The big bank stock rally slowed Monday, as analysts began to lower their ratings on some of the sector's highest flyers.
Although analysts expect a strong third quarter, some suggested that the momentum driving the stocks to record highs could be on the wane.
"Banks have been the top-performing sector in the last nine months, but they cannot continue to outperform by the same margins," said analyst Elizabeth Summers, of Ryan, Beck & Co.
Investment ratings on a number of bank issues were cut late Friday and Monday, as stock prices neared analysts' targets. Bank stocks generally edged up on Monday, but well off the pace set Friday.
Ms. Summers downgraded First Union Corp., Fleet Financial Group, and PNC Bank Corp. to "buy" from "strong buy," noting that each had posted substantial gains since Sept. 30. First Union gained 3.4%, Fleet 3.9%, and PNC 3.7%. The Standard & Poor's 500 was up only 2.1%.
In trading Monday, First Union gained 50 cents to $69.625 and PNC 50 cents to $35.125, while Fleet lost 25 cents to $45.75.
The S&P bank index rose 0.27%, while the Dow Jones industrial average slipped 0.22%
Although she lowered her investment ratings, Ms. Summers raised her target price for all three banks. She now predicts First Union stock can reach $76, Fleet $52, and PNC $37 within 12 months.
Ms. Summers said she expects banks to bring in strong third- quarter earnings, but added that the stocks will outperform the market only if banks convince investors their business deserves a higher trading multiple.
"In order to do that they will need to demonstrate that their loan portfolios won't blow up on them during a recession," Ms. Summers said. On average, bank stocks trade for about 10 to 11 times annual earnings per share.
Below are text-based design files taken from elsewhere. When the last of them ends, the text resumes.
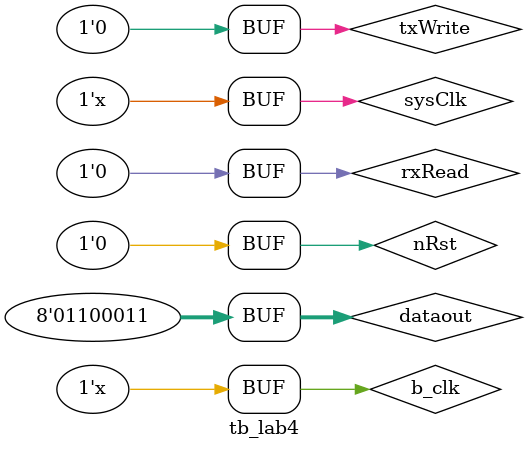
<source format=v>
`timescale 1ns / 1ps

module tb_lab4( );

parameter BAUDns=104*1000;

reg sysClk=0;
reg b_clk=0;
reg nRst=0, txWrite=0, rxD=1, rxRead=0;
reg [7:0] dataout;
reg [3:0] n;
reg [31:0]total_count=0, pass_count=0;

wire baudClk, txEmpty, txUnderrun, txD, rxEmpty, rxOverrun, rxFramingError, rxBreakDetect;
wire [7:0] datain;

model_uart UUT (.sysClk(sysClk), 
                .nRst(nRst),
                .baudClk(baudClk),
                .dataout(dataout),
                .txWrite(txWrite),
                .txEmpty(txEmpty),
                .txUnderrun(txUnderrun),
                .txD(txD),
                .rxD(rxD),
                .datain(datain),
                .rxRead(rxRead),
                .rxEmpty(rxEmpty),
                .rxOverrun(rxOverrun),
                .rxFramingError(rxFramingError),
                .rxBreakDetect(rxBreakDetect));

always #5 sysClk=!sysClk;
always #(BAUDns/2) b_clk=!b_clk;

always @(posedge b_clk && baudClk) pass_count=pass_count+1;
always @(posedge baudClk) total_count=total_count+1;

always @(posedge rxRead) begin
    #BAUDns rxD=0;
    for (n=0;n<8;n=n+1) #BAUDns rxD=dataout[n];
    #BAUDns 
    rxD=1;
    //rxD=0;
end

always @(posedge rxOverrun) $display("overrunning");
always @(posedge rxFramingError) $display("framingerror");
always @(posedge rxBreakDetect) $display("BreakDetect");

always @(posedge txEmpty)
    $display("Test value of dataout is %d, datain is %d, deviate rate is %d / %d", dataout[7:0], datain[7:0], pass_count[31:0],total_count[31:0]); 

initial begin
    //dataout=8'b11001011;
    dataout=8'b01100011;
    nRst=1;
    #BAUDns txWrite=1;
    #BAUDns txWrite=0; rxRead=1;
    #BAUDns rxRead=0;
    //rxRead=1;
    
end

endmodule

</source>
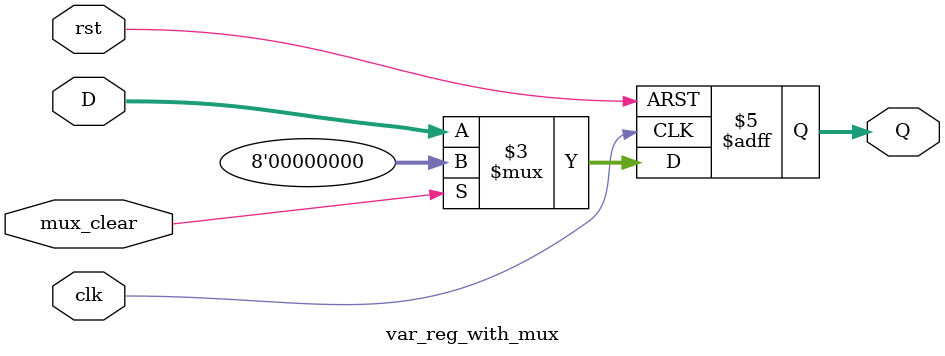
<source format=v>
module var_reg_with_mux #(parameter size = 8)(
    input [size-1:0] D,
    input clk,
    input rst,
    input mux_clear,
    output reg [size-1:0] Q
);

    always @(posedge clk, posedge rst)
    begin
        if (rst)
            Q <= 'bz;
        else if (mux_clear)
            Q <= 'b0;
        else
            Q <= D;
    end
endmodule 

</source>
Analyst Merrill H. Ross at Wheat First Butcher Singer also said it "will be a strong quarter, but not a marvelous" one, in part because of the assessment on banks to shore up the Savings Association Insurance Fund.
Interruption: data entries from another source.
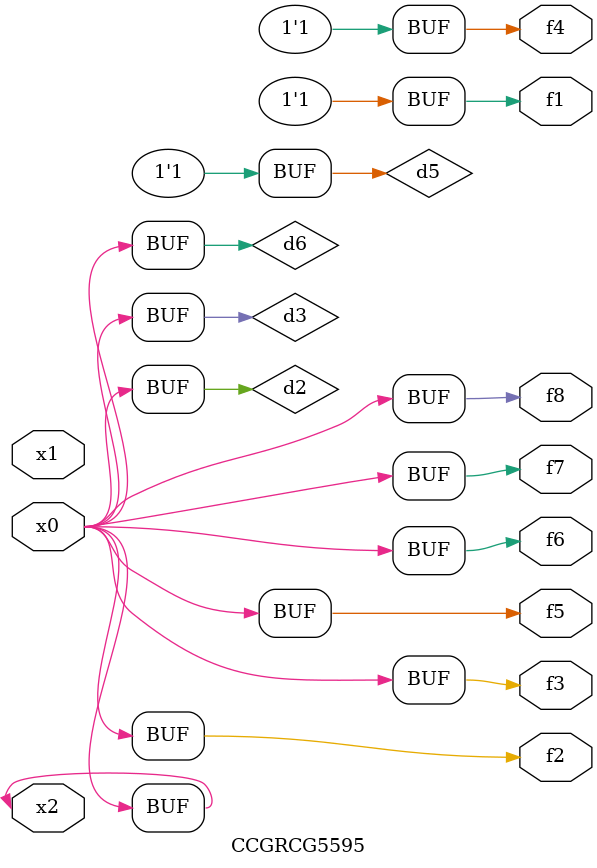
<source format=v>
module CCGRCG5595(
	input x0, x1, x2,
	output f1, f2, f3, f4, f5, f6, f7, f8
);

	wire d1, d2, d3, d4, d5, d6;

	xnor (d1, x2);
	buf (d2, x0, x2);
	and (d3, x0);
	xnor (d4, x1, x2);
	nand (d5, d1, d3);
	buf (d6, d2, d3);
	assign f1 = d5;
	assign f2 = d6;
	assign f3 = d6;
	assign f4 = d5;
	assign f5 = d6;
	assign f6 = d6;
	assign f7 = d6;
	assign f8 = d6;
endmodule

</source>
"We'll see some loan growth, some increase in consumer losses, and margins will be strong overall," said Ms. Ross. "But when that numbers are reported, it will be unnerving."
She said Crestar Financial Corp., Richmond, Va., is expected to take a hit of 25 to 30 cents a share and First Union a one-time charge of 31 cents a share after taxes, due to the thrift fund assessment.
On Friday, Ms. Ross downgraded Mellon Bank Corp, PNC, and CoreStates saying their stocks are reaching peaks. In trading Monday, Mellon rose 12.5 cents to $64.75,; and CoreStates gained $12.5 cents to $45.125.
Nevertheless, Ms. Ross is bullish about banks: "I don't think there is any catalyst that will knock them down significantly," said Ms. Ross.
"The Fed is content and inflation is dead," she added, arguing that the Federal Reserve is unlikely to increase interest rates before next month's election.
Josephthal, Lyon & Ross Inc. removed Norwest Corp. from its "Focus List" following a 30% run-up in the Minneapolis bank's share price since July 15.
Josephthal analyst Frank Barkocy said that he is still "comfortable" with the bank's financial ratios, but said that there "could be selloff of 5% or more particularly if the market sells down a bit."
But Mr. Barkocy said the selloff could create some investment opportunities in smaller and medium sized banks and thrifts, including Hubco of Mahwah, N.J.
"Many of the larger-cap banks are getting close to their pricing targets," he said. 'But price weakness is a good way to reposition in some of the quality names."